Im März 2022 hat Bundesumweltministerin Steffi Lemke mit dem Sofortprogramm Klimaanpassung ein erstes Maßnahmenpaket vorgestellt. Ziel ist es, vor allem Kommunen bei ihren Aufgaben für die Klimaanpassung und Risikovorsorge mit Expertenberatung, Schulungsangeboten und gezielter Förderung zu unterstützen. Das Zentrum KlimaAnpassung steht seit mehr als einem Jahr Städten und Gemeinden als zentraler Ansprechpartner mit breitem Schulungs- und Beratungsangebot zur Seite. Seit Anfang 2022 fördert das BMUV den Einsatz lokaler Klimaanpassungsmanagerinnen und -manager. Soziale Einrichtungen, die ihre zu betreuenden Personen und Beschäftigten schützen möchten, können sich über ein weiteres Förderprogramm investive und konzeptionelle Maßnahmen finanzieren lassen. Derzeit trifft das BMUV Vorbereitungen für eine neue vorsorgende Klimaanpassungsstrategie mit messbaren Zielen und eine gemeinschaftliche Finanzierung von Bund und Ländern. Ende des Jahres soll die Nationale Wasserstrategie im Bundeskabinett beschlossen werden, um Deutschland gegen die lange Trockenperioden zu wappnen und die nötigen Maßnahmen zum Schutz der Wasserressourcen voranzutreiben. Darüber hinaus erarbeitet das BMUV den Entwurf für ein Klimaanpassungsgesetz auf Bundesebene, das bis Mitte der Legislaturperiode konkrete Gestalt annehmen soll.

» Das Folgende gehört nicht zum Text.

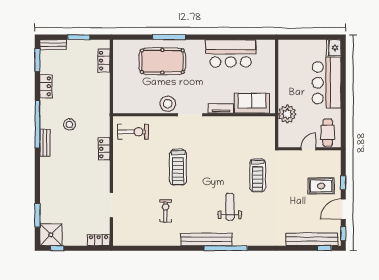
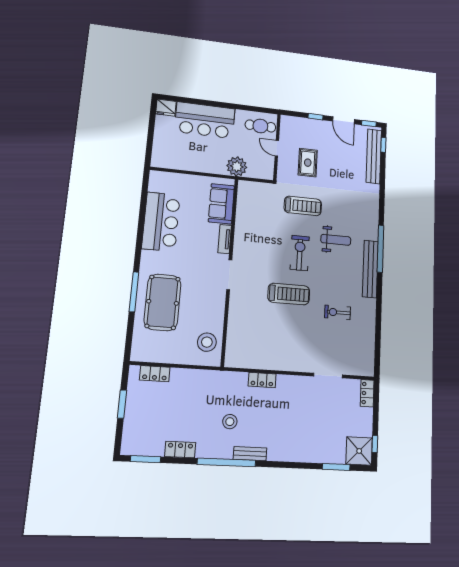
bench: (53, 45) -> (128, 438), removed
stool: (168, 104) -> (207, 342), moved
exercise bike: (133, 132) -> (300, 253), moved
rug: (321, 186) -> (308, 163), moved
weight bench: (230, 207) -> (336, 240), turned 180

Die Schadenskosten wurden von dem Wirtschaftsforschungsunternehmen Prognos in dem Projekt "Kosten durch Klimawandelfolgen in Deutschland" ermittelt. Das Vorhaben unter Leitung des Instituts für ökologische Wirtschaftsforschung (IÖW) verfolgt das Ziel, aufbauend auf den Erkenntnissen zu den vergangenen Schäden auch abzuschätzen, welche Schadens- und Anpassungskosten Deutschland unter den Vorzeichen einer sich zuspitzenden Klimakrise zu erwarten hat.